含み損を抱えた銘柄の損出しを12月に行い、節税を試みる

株式投資を行う以上、どうしても含み損を抱えた銘柄を持ち続けることがあります。

私は損切りが苦手なため、パイオニア株のように塩漬けになってしまうことすら…

そんな私が年末に行ったのが、損失を抱えた株を一旦売却するということです。

スポンサーリンク

1. 譲渡益・配当金の税金がもったいない

①年間株式収益がプラス

なぜ、12月に含み損を抱えた銘柄を売却するかと言うと、譲渡益・配当金に係る税金を払うのがもったいないからです。

税金計算は1月~12月の一年間の所得に応じて計算されます。

そのため、当年中に源泉徴収された株式売却や配当金に係る税金を取り戻そうとすると、12月末までに含み損を抱えた銘柄を売却する必要があるのです。

税金は売却を通じて「実現」した損益にしかかからないため、売却前の含み損の段階では所得を減らすことができません。

②年間株式収益がマイナス

年間の株式収益がマイナスの場合、逆に含み益を抱えた銘柄を売却することにより、翌年以降の税負担を減らすことができます。

確定申告さえすれば、譲渡損失を3年間繰越ができるので、上記をしなくてもよいのですが、繰り越している期間は毎年確定申告が必要であり、私は確定申告が面倒くさいので、年間譲渡損益がマイナスの場合、含み益を抱えた銘柄の売却をします。

2. 2016年に行った含み損の実現による節税

基本的には配当金狙いなので、あまり短期売買はしないことから、売却損益は微々たるものです。

今年はポケモンGOが出た時に任天堂株を購入して、すぐに売却したくらいしか、大きな取引はしていません。

しかし、配当収入と譲渡益をあわせると、約30万円の利益が発生しており、この約20%の6万円超が源泉徴収されています。6万円超も税金に取られるのはもったいないと思いませんか?

<含み損実現前の課税明細>

そこで、株主優待目当てで持ち続けているANA株を使って今回は含み損を実現させました。

  1. ANA株を売却
  2. 翌日以降、ANA株を買い戻し

<含み損実現後の課税明細>

青枠の部分の「譲渡益税徴収額合計」がゼロになっており、今までかかっていた35,571円の税金が還付されたことが分かります。還付の金額は、ANA株式売却の明細でも35,571円と確認できます。

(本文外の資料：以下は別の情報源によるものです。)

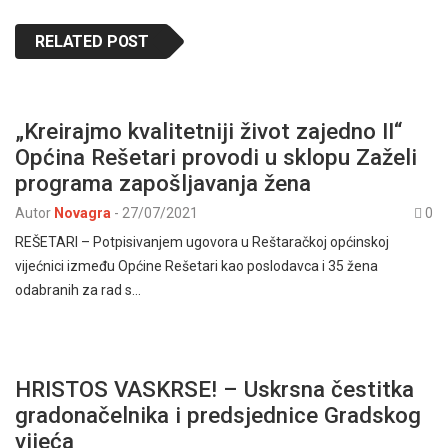
RELATED POST
„Kreirajmo kvalitetniji život zajedno II“
Općina Rešetari provodi u sklopu Zaželi
programa zapošljavanja žena
Autor
Novagra
-
27/07/2021
0
REŠETARI – Potpisivanjem ugovora u Reštaračkoj općinskoj
vijećnici između Općine Rešetari kao poslodavca i 35 žena
odabranih za rad s…
HRISTOS VASKRSE! – Uskrsna čestitka
gradonačelnika i predsjednice Gradskog
vijeća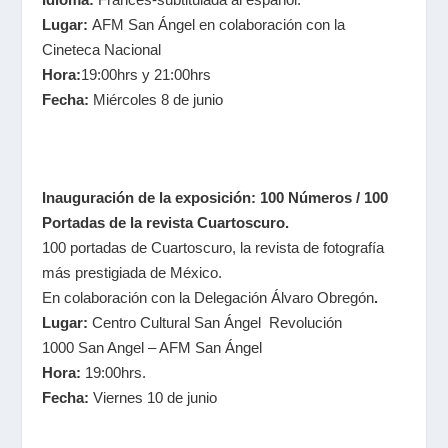
Lugar:
AFM San Ángel en colaboración con la
Cineteca Nacional
Hora:
19:00hrs y 21:00hrs
Fecha:
Miércoles 8 de junio
Inauguración de la exposición: 100 Números / 100
Portadas de la revista Cuartoscuro.
100 portadas de Cuartoscuro, la revista de fotografía
más prestigiada de México.
En colaboración con la Delegación Álvaro Obregón
.
Lugar:
Centro Cultural San Ángel Revolución
1000 San Angel – AFM San Ángel
Hora:
19:00hrs.
Fecha:
Viernes 10 de junio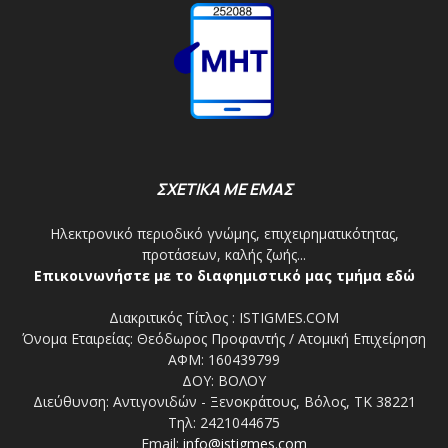
ΣΧΕΤΙΚΑ ΜΕ ΕΜΑΣ
Ηλεκτρονικό περιοδικό γνώμης, επιχειρηματικότητας,
προτάσεων, καλής ζωής...
Επικοινωνήστε με το διαφημιστικό μας τμήμα εδώ
Διακριτικός Τίτλος : ISTIGMES.COM
Όνομα Εταιρείας: Θεόδωρος Προφαντής / Ατομική Επιχείρηση
ΑΦΜ: 160439799
ΔΟΥ: ΒΟΛΟΥ
Διεύθυνση: Αντιγονιδών - Ξενοκράτους, Βόλος, ΤΚ 38221
Τηλ: 2421044675
Email:
info@istigmes.com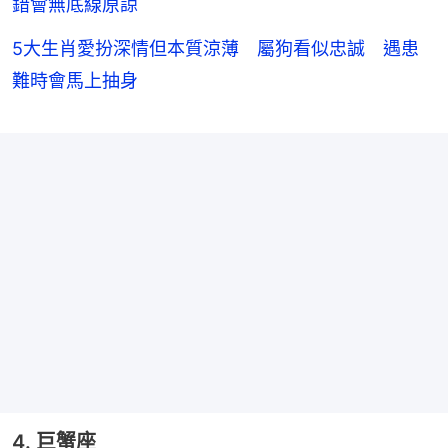
錯會無底線原諒
5大生肖愛扮深情但本質涼薄 屬狗看似忠誠 遇患
難時會馬上抽身
4. 巨蟹座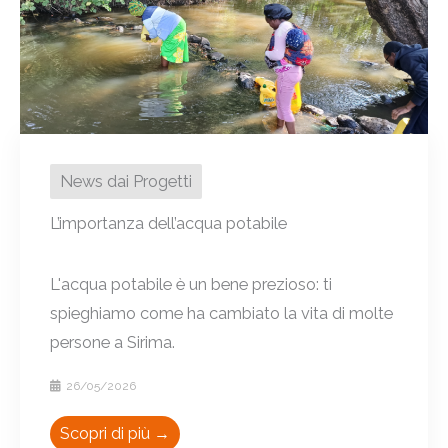
News dai Progetti
L’importanza dell’acqua potabile
L'acqua potabile è un bene prezioso: ti
spieghiamo come ha cambiato la vita di molte
persone a Sirima.
26/05/2026
Scopri di più →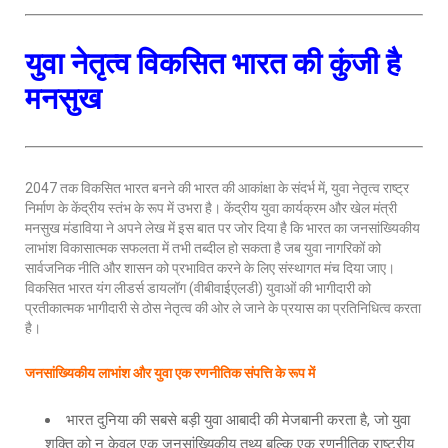
युवा
नेतृत्व विकसित भारत की कुंजी है
मनसुख
2047 तक विकसित भारत बनने की भारत की आकांक्षा के संदर्भ में, युवा नेतृत्व राष्ट्र
निर्माण के केंद्रीय स्तंभ के रूप में उभरा है। केंद्रीय युवा कार्यक्रम और खेल मंत्री
मनसुख मंडाविया ने अपने लेख में इस बात पर जोर दिया है कि भारत का जनसांख्यिकीय
लाभांश विकासात्मक सफलता में तभी तब्दील हो सकता है जब युवा नागरिकों को
सार्वजनिक नीति और शासन को प्रभावित करने के लिए संस्थागत मंच दिया जाए।
विकसित भारत यंग लीडर्स डायलॉग (वीबीवाईएलडी) युवाओं की भागीदारी को
प्रतीकात्मक भागीदारी से ठोस नेतृत्व की ओर ले जाने के प्रयास का प्रतिनिधित्व करता
है।
जनसांख्यिकीय लाभांश और युवा एक रणनीतिक संपत्ति के रूप में
भारत दुनिया की सबसे बड़ी युवा आबादी की मेजबानी करता है, जो युवा
शक्ति को न केवल एक जनसांख्यिकीय तथ्य बल्कि एक रणनीतिक राष्ट्रीय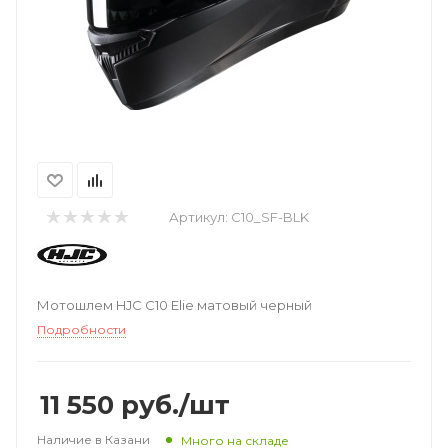
Артикул:
C10_SF-BLK
Мотошлем HJC C10 Elie матовый черный
Подробности
11 550
руб.
/шт
Наличие в Казани
Много на складе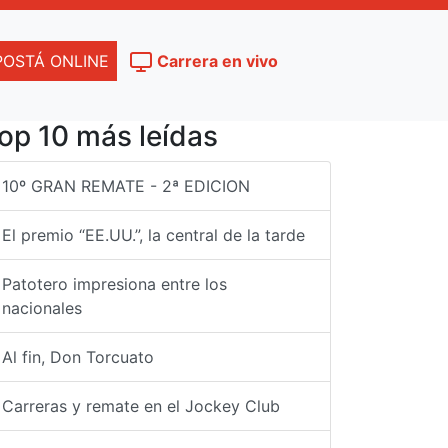
POSTÁ ONLINE
Carrera en vivo
op 10 más leídas
10º GRAN REMATE - 2ª EDICION
El premio “EE.UU.”, la central de la tarde
Patotero impresiona entre los
nacionales
Al fin, Don Torcuato
Carreras y remate en el Jockey Club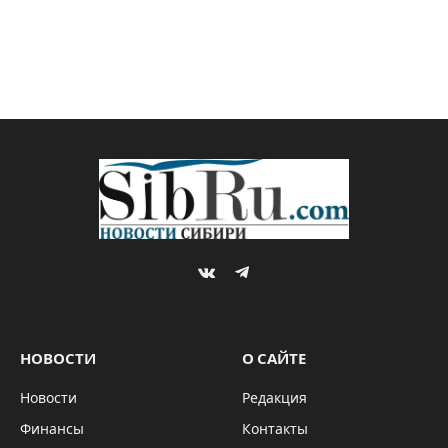
VKontakte
Telegram
НОВОСТИ
О САЙТЕ
Новости
Редакция
Финансы
Контакты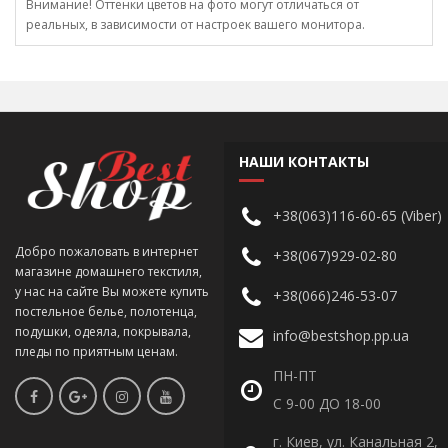
Внимание! Оттенки цветов на фото могут отличаться от
реальных, в зависимости от настроек вашего монитора.
НАШИ КОНТАКТЫ
+38(063)116-60-65 (Viber)
Добро пожаловать в интернет
+38(067)929-02-80
магазине домашнего текстиля,
у нас на сайте Вы можете купить
+38(066)246-53-07
постельное белье, полотенца,
подушки, одеяла, покрывала,
info@bestshop.pp.ua
пледы по приятным ценам.
ПН-ПТ
С 9-00 ДО 18-00
г. Киев, ул. Канальная 2,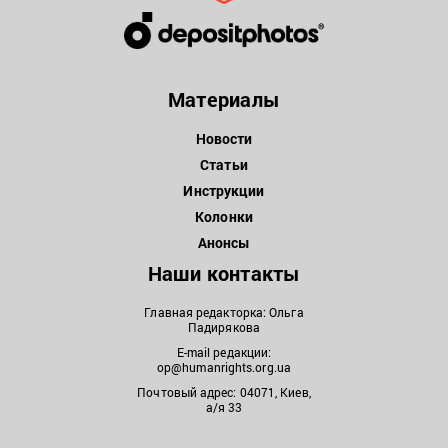
Материалы
Новости
Статьи
Инструкции
Колонки
Анонсы
Наши контакты
Главная редакторка: Ольга
Падирякова
E-mail редакции:
op@humanrights.org.ua
Почтовый адрес: 04071, Киев,
а/я 33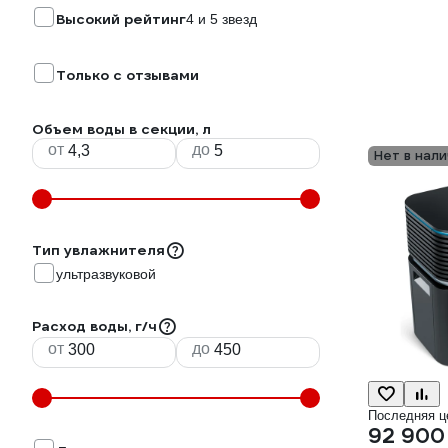
Высокий рейтинг
4 и 5 звезд
Только с отзывами
Объем воды в секции, л
от
до
Нет в нали
Тип увлажнителя
ультразвуковой
Расход воды, г/ч
от
до
Последняя ц
92 900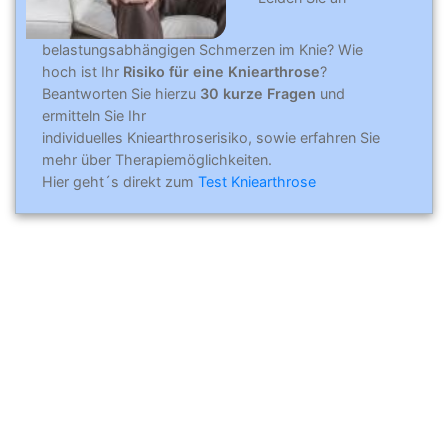
belastungsabhängigen Schmerzen im Knie? Wie
hoch ist Ihr
Risiko für eine Kniearthrose
?
Beantworten Sie hierzu
30 kurze Fragen
und
ermitteln Sie Ihr
individuelles Kniearthroserisiko, sowie erfahren Sie
mehr über Therapiemöglichkeiten.
Hier geht´s direkt zum
Test Kniearthrose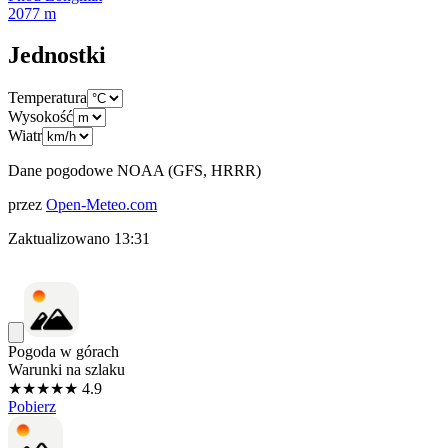
2077
m
Jednostki
Temperatura
Wysokość
Wiatr
Dane pogodowe NOAA (GFS, HRRR)
przez
Open-Meteo.com
Zaktualizowano
13:31
Pogoda w górach
Warunki na szlaku
★★★★★ 4.9
Pobierz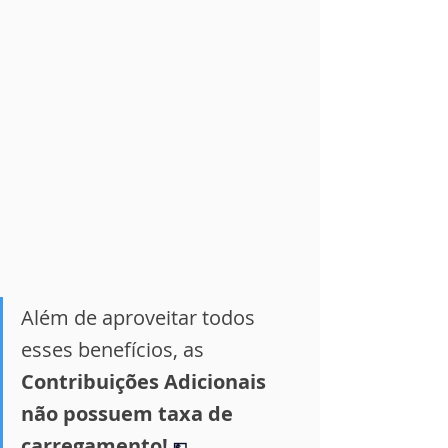
Além de aproveitar todos 
esses benefícios, as 
Contribuições Adicionais 
não possuem taxa de 
carregamento
! 
💵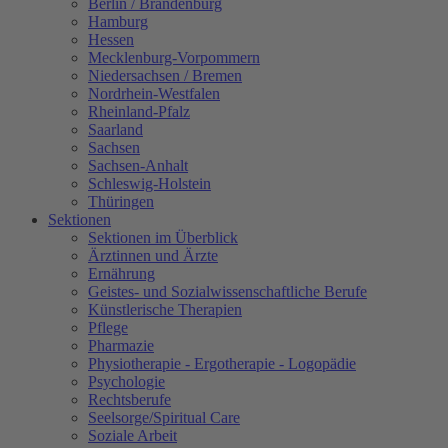
Berlin / Brandenburg
Hamburg
Hessen
Mecklenburg-Vorpommern
Niedersachsen / Bremen
Nordrhein-Westfalen
Rheinland-Pfalz
Saarland
Sachsen
Sachsen-Anhalt
Schleswig-Holstein
Thüringen
Sektionen
Sektionen im Überblick
Ärztinnen und Ärzte
Ernährung
Geistes- und Sozialwissenschaftliche Berufe
Künstlerische Therapien
Pflege
Pharmazie
Physiotherapie - Ergotherapie - Logopädie
Psychologie
Rechtsberufe
Seelsorge/Spiritual Care
Soziale Arbeit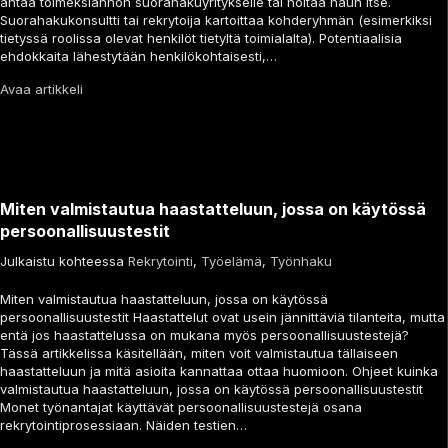
antaa toimeksiannon suorahakuyritykselle tai hoitaa haun itse.
Suorahakukonsultti tai rekrytoija kartoittaa kohderyhmän (esimerkiksi
tietyssä roolissa olevat henkilöt tietyltä toimialalta). Potentiaalisia
ehdokkaita lähestytään henkilökohtaisesti,…
Avaa artikkeli
Miten valmistautua haastatteluun, jossa on käytössä
persoonallisuustestit
Julkaistu kohteessa
Rekrytointi
,
Työelämä
,
Työnhaku
Miten valmistautua haastatteluun, jossa on käytössä
persoonallisuustestit Haastattelut ovat usein jännittäviä tilanteita, mutta
entä jos haastattelussa on mukana myös persoonallisuustestejä?
Tässä artikkelissa käsitellään, miten voit valmistautua tällaiseen
haastatteluun ja mitä asioita kannattaa ottaa huomioon. Ohjeet kuinka
valmistautua haastatteluun, jossa on käytössä persoonallisuustestit
Monet työnantajat käyttävät persoonallisuustestejä osana
rekrytointiprosessiaan. Näiden testien…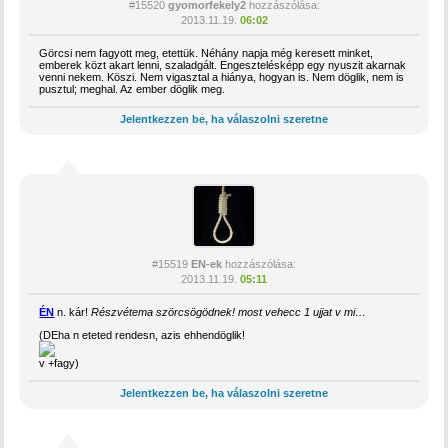
#15520
gyomorfekely2
hozzászólása:
2013.11.19.
06:02
Görcsi nem fagyott meg, etettük. Néhány napja még keresett minket,
emberek közt akart lenni, szaladgált. Engesztelésképp egy nyuszit akarnak
venni nekem. Köszi. Nem vigasztal a hiánya, hogyan is. Nem döglik, nem is
pusztul; meghal. Az ember döglik meg.
Jelentkezzen be, ha válaszolni szeretne
#15519
EN-ek
hozzászólása:
2013.11.19.
05:11
ÉN
n. kár!
Részvétema szörcsögödnek! most vehecc 1 ujjat v mi…
(DEha n eteted rendesn, azis ehhendöglik!
v +fagy)
Jelentkezzen be, ha válaszolni szeretne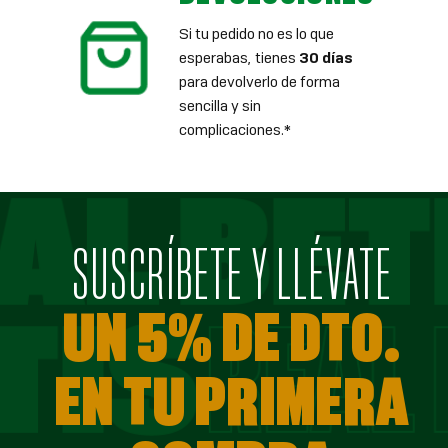
Si tu pedido no es lo que
esperabas, tienes
30 días
para devolverlo de forma
sencilla y sin
complicaciones.*
SUSCRÍBETE Y LLÉVATE
UN 5% DE DTO.
EN TU PRIMERA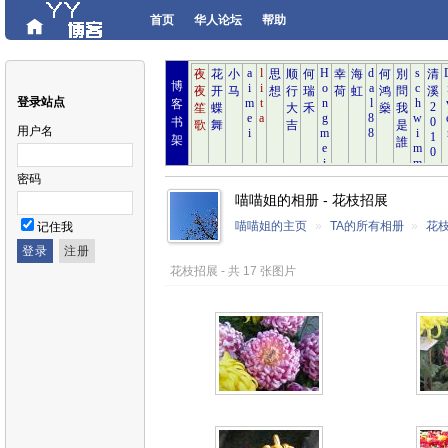
首页
华人论坛
帮助
博
登录站点
客
书
用户名
架
密码
喵喵姐的相册 - 花枝招展
喵喵姐的主页
»
TA的所有相册
»
花
记住我
花枝招展 - 共 17 张图片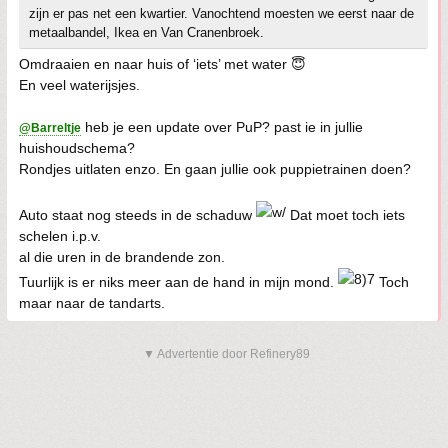
zijn er pas net een kwartier. Vanochtend moesten we eerst naar de
metaalbandel, Ikea en Van Cranenbroek.
Omdraaien en naar huis of ‘iets’ met water 😇
En veel waterijsjes.
heb je een update over PuP? past ie in jullie
@Barreltje
huishoudschema?
Rondjes uitlaten enzo. En gaan jullie ook puppietrainen doen?
Auto staat nog steeds in de schaduw
Dat moet toch iets
schelen i.p.v.
al die uren in de brandende zon.
Tuurlijk is er niks meer aan de hand in mijn mond.
Toch
maar naar de tandarts.
▼ Advertentie door Refinery89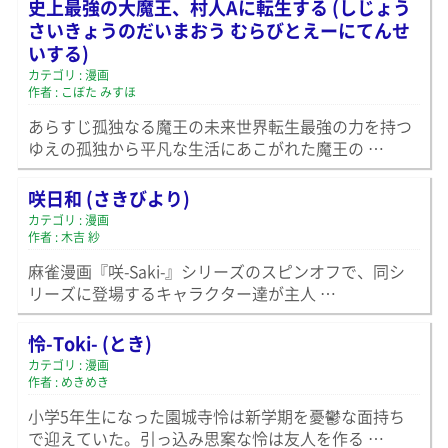
史上最強の大魔王、村人Aに転生する (しじょう
さいきょうのだいまおう むらびとえーにてんせ
いする)
カテゴリ : 漫画
作者 : こぼた みすほ
あらすじ孤独なる魔王の未来世界転生最強の力を持つ
ゆえの孤独から平凡な生活にあこがれた魔王の …
咲日和 (さきびより)
カテゴリ : 漫画
作者 : 木吉 紗
麻雀漫画『咲-Saki-』シリーズのスピンオフで、同シ
リーズに登場するキャラクター達が主人 …
怜-Toki- (とき)
カテゴリ : 漫画
作者 : めきめき
小学5年生になった園城寺怜は新学期を憂鬱な面持ち
で迎えていた。引っ込み思案な怜は友人を作る …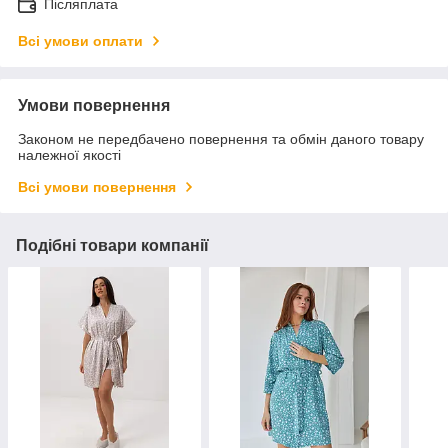
Післяплата
Всі умови оплати
Умови повернення
Законом не передбачено повернення та обмін даного товару
належної якості
Всі умови повернення
Подібні товари компанії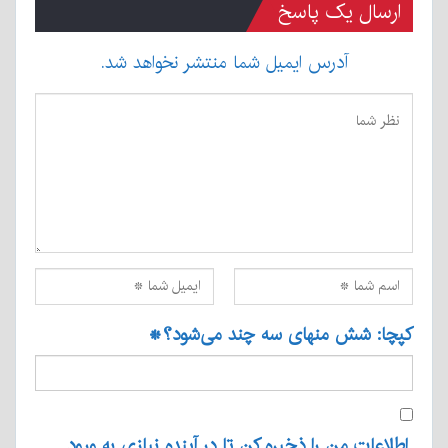
ارسال یک پاسخ
آدرس ایمیل شما منتشر نخواهد شد.
کپچا: شش منهای سه چند می‌شود؟
*
اطلاعات من را ذخیره کن تا در آینده نیازی به ورود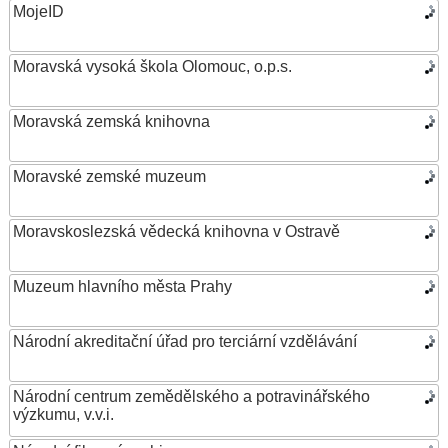
MojeID
Moravská vysoká škola Olomouc, o.p.s.
Moravská zemská knihovna
Moravské zemské muzeum
Moravskoslezská vědecká knihovna v Ostravě
Muzeum hlavního města Prahy
Národní akreditační úřad pro terciární vzdělávání
Národní centrum zemědělského a potravinářského
výzkumu, v.v.i.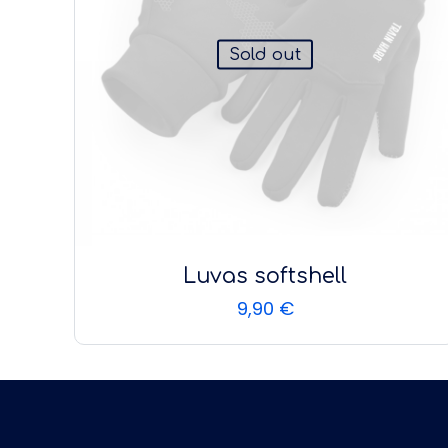
Sold out
Luvas softshell
9,90
€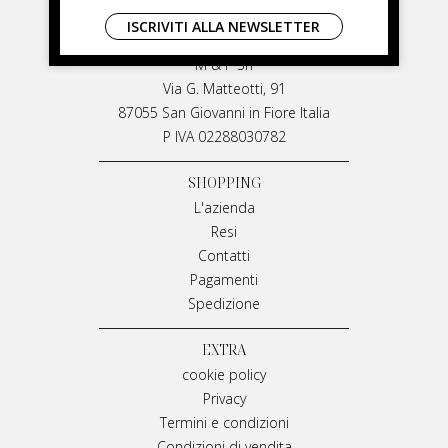
LIVIANA MIRARCHI
ISCRIVITI ALLA NEWSLETTER
LIVIANA MIRARCHI
M & P Srl
Via G. Matteotti, 91
87055 San Giovanni in Fiore Italia
P IVA 02288030782
SHOPPING
L'azienda
Resi
Contatti
Pagamenti
Spedizione
EXTRA
cookie policy
Privacy
Termini e condizioni
Condizioni di vendita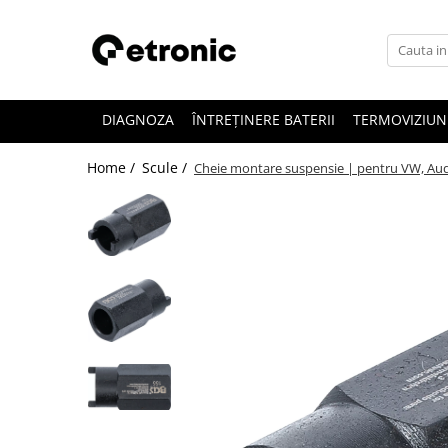
DIAGNOZA
ÎNTREȚINERE BATERII
TERMOVIZIUN
Home /
Scule /
Cheie montare suspensie | pentru VW, Audi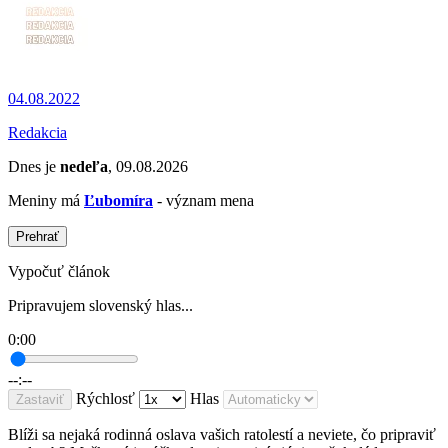
04.08.2022
Redakcia
Dnes je
nedeľa
, 09.08.2026
Meniny má
Ľubomíra
- význam mena
Prehrať
Vypočuť článok
Pripravujem slovenský hlas...
0:00
--:--
Rýchlosť
Hlas
Zastaviť
Blíži sa nejaká rodinná oslava vašich ratolestí a neviete, čo pripraviť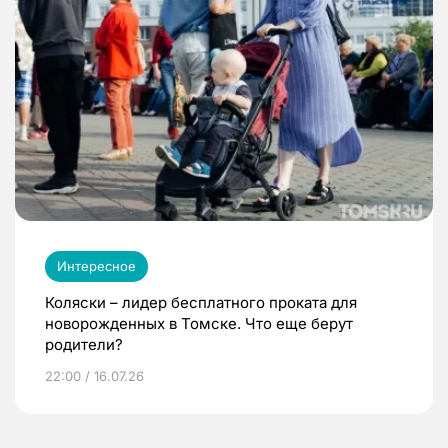
Интересное
Коляски – лидер бесплатного проката для
новорожденных в Томске. Что еще берут
родители?
22:00 / 16.07.26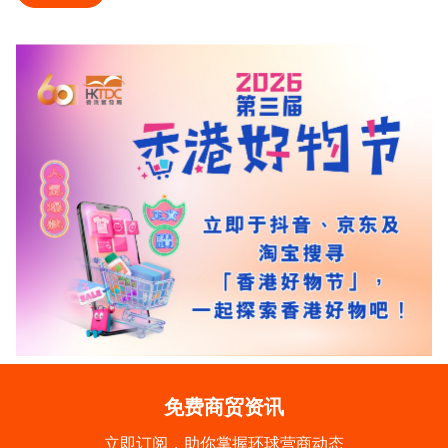
免费商贸资讯
立即订阅，助你掌握环球营商动态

しかし、お気づきの方もいらっしゃると思いますが、譲渡損益▲35,098円と譲渡損が残っており、配当金とは損益通算されていないことが分かります。配当金に係る源泉税 26,082円は全く減額されていません。

3. 配当金との損益通算は翌年

なぜ、株式譲渡益とは通算されて税金が還付されていますが、配当金とは損益通算されていないのでしょうか?

株式譲渡益と配当金の税金が損益通算されるためには、一般的に下記の条件をクリアする必要があります。

  1. 特定口座(源泉徴収あり)を使用
  2. 株式の配当金受領方法を株式数比例配分方式にする

私は上記2つの条件を満たしているにも関わらず、配当金と株式の損益通算が行われていませんでした。

さて、配当金と株式などの譲渡損失の損益通算はいつ行われるのでしょうか?

源泉徴収税額の過納分の還付は、翌年の年初(1月)に行われる

株式の譲渡損失と譲渡益は都度還付が行われるので、それが当然だと思っていましたが、配当金との損益通算は翌年になるそうです。

今回はANA株を利用して損益通算しましたが、ANAは優待目当てで保有し続けたい株式なので、早速翌日買い戻ししました。

当日に買い戻すと、売却した株式の取得原価に買い戻した株式も入るので、買い戻しは翌日以降行う必要があります。

翌日に株価が値上がりして節税以上の高値を掴むリスクは少しありますが、なかなかそこまでは値上がりしないかな。

また、このように気軽に売買ができるのは、やはりネット証券のSBI証券を使っており、手数料が安いからです。

大手証券会社の窓口取引だと、節税しても手数料が高いので、期待するような節約とならないケースもあります。

最後に損だしのメリットとして

評価損を見続けなくてよい

なかなか取得原価まで戻らない塩漬け銘柄を見続けるのは嫌ですよね!一度、損切りして再取得しておけば、マイナス評価損画面から解放されます。

と言いつつ、一応当初の取得原価は記録しておき、できるだけそれを上回ってから売却を目指しています。